A former Bio Concepts employee touched base to provide an Italian’s perspective on the viral pandemic.
Despite China being the epicentre of the coronavirus pandemic, Italy is battling one of the worst outbreaks worldwide. A “hotspot” for COVID-19, the country has the second highest number of recorded cases (after the United States) yet the most fatalities in the world.
The progression of the virus is more advanced in Italy, as opposed to Australia, with the European country entering their sixth week of restrictions. Former Bio Concepts employee, Monique Rossi, has been living abroad on the Italian island of Sardinia and has touched base to provide an Italian’s perspective on the viral pandemic.
As Australia faces tighter restrictions to “flatten the curve” of the pandemic spread here, she paints a picture of a potential future that may not be so grim, if we can appreciate some of the small opportunities these unique circumstances present.

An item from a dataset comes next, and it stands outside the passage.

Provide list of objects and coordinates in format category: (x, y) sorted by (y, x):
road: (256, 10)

What is it like currently living in Italy, the “hotspot” of the virus?
Life here in Italy at the moment is lived very much on a day to day. The outside environment and behaviours are constantly changing, affecting everything from our laws to the way we conduct daily and monthly activities like shopping, working or collecting the pension.

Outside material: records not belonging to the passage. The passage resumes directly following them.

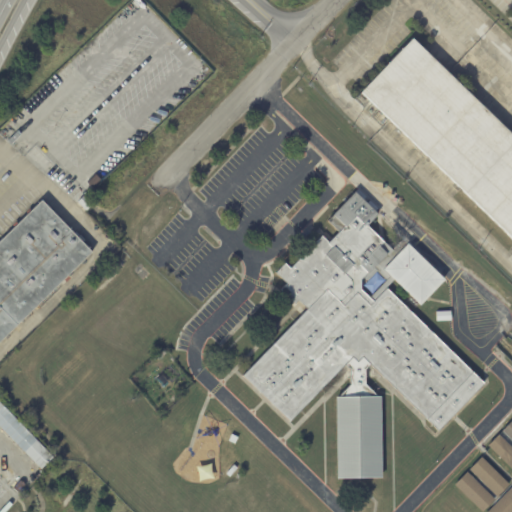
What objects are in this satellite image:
road: (3, 5)
road: (269, 21)
road: (13, 25)
road: (373, 42)
road: (255, 90)
parking lot: (107, 99)
road: (423, 100)
road: (234, 101)
road: (266, 104)
building: (444, 125)
building: (447, 127)
road: (249, 163)
road: (8, 174)
road: (284, 185)
building: (84, 202)
parking lot: (240, 207)
road: (309, 211)
road: (208, 218)
road: (181, 235)
road: (97, 251)
building: (34, 262)
road: (210, 263)
building: (35, 264)
building: (442, 316)
road: (216, 317)
building: (359, 338)
building: (359, 338)
road: (42, 349)
building: (163, 350)
building: (162, 375)
road: (508, 394)
building: (508, 431)
building: (180, 435)
building: (22, 438)
building: (22, 440)
building: (231, 440)
building: (502, 450)
road: (15, 457)
building: (488, 478)
building: (480, 484)
building: (20, 487)
building: (473, 492)
parking lot: (7, 497)
building: (502, 503)
building: (503, 503)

Every day we are unsure of how things might change; how long the current situation will last; or if things will get worse – so it really is a matter of taking each day as it comes and enjoying the now as much as possible.
I live in the countryside on the island of Sardinia, so life here is normally very quiet but now it’s even more so. There are less cars on the road and there is hardly anyone around, except for local authorities patrolling the streets to make sure people are adhering to the lockdown rules. There are fines in place and potential jail time if you are caught outside without a valid reason.

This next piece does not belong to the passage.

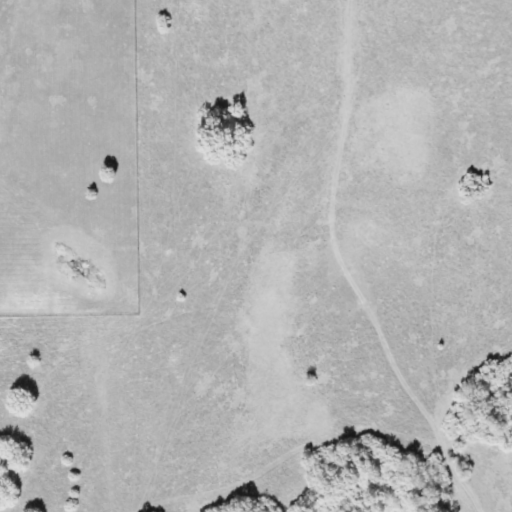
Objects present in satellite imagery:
road: (352, 270)
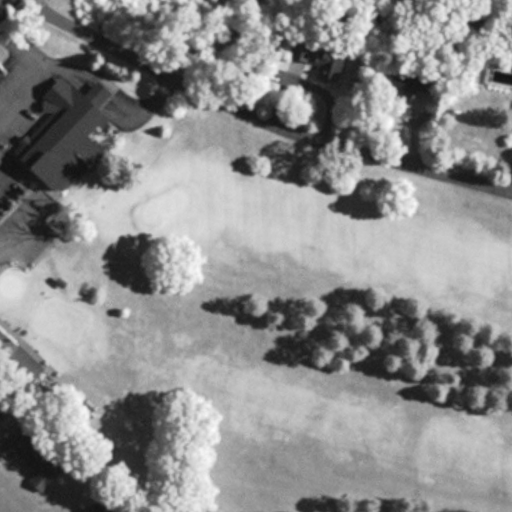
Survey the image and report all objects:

Socialising and daily activities that we may have normally taken for granted, like popping to the store to grab some milk, are a lot more complicated now and require much more planning. Only one member per family can go to the supermarket and you must wait your turn to enter. Depending on where you live, specific shopping times and days have been allocated alphabetically to minimise the amount of people in circulation at any one time. Work has been a big adjustment for many, with people now working from home and many not being able to work at all.
Even though the nation has been in full lockdown for more than three weeks, I feel the sense of community and our unity is strong. People are remaining calm and working together to help fight this virus.
What does your daily life look like right now?
There’s definitely a tendency to sleep in and have a slow morning (which I am really enjoying). It’s nice to have extra time to enjoy the little things, like drinking my morning espresso or having a chat with my family, without being rushed. There is the time to savour every activity – cooking, cleaning, reading and catching up on favourite shows. My days have somewhat slowed down, but I am finding this is a good a thing.
What is it like living in isolation – how are you keeping busy and coping?
I am currently living with my extended family (my grandmother and auntie), so although we are in isolation, I have company. I keep busy doing various things like gardening if the weather is nice, as well as a few DIY projects around the house.
I have dusted off the forgotten paint and brush set and have been dedicating time to creative activities. I’ve also been reading; it has been the perfect time to catch up on a few books.
Cooking has been a big part of my quarantine experience. Like many Italian families, we’ve been making fresh home-made bread, pasta and a lot of baking. As we have a little more time on our hands, we can afford to tackle the longer recipes like home-made ravioli and fresh baked bread.
Socialising with friends and family has been all online. Lengthy video calls with family in Australia are part of my daily routine.
How are you managing your mental health and mood during this tough time?
Living in the countryside has been great because I have plenty of outdoor space to roam. Being able to get some fresh air and be in nature has been a blessing for my mental health and mood.
I make a point to take some time in the day for myself and try not to feel the need to be busy and doing something every moment. I make sure to exercise every day, whether it’s a walk around my house, or doing some weights indoors. Being physically active really helps me to stay in balance.
What would you want Australians to know?
Try to view isolation or lockdown in a positive light – this is the perfect time to practice self-care and mindfulness; and to do all of the things that you’ve been wanting to do, but that you were always “too busy” to do!
Having less pressure from the outside world has given me an opportunity to slow down. I have really enjoyed re-engaging with life’s simple pleasures. It’s also good to keep in mind that this is a global event and there is comfort in unity; knowing that we are all in this together.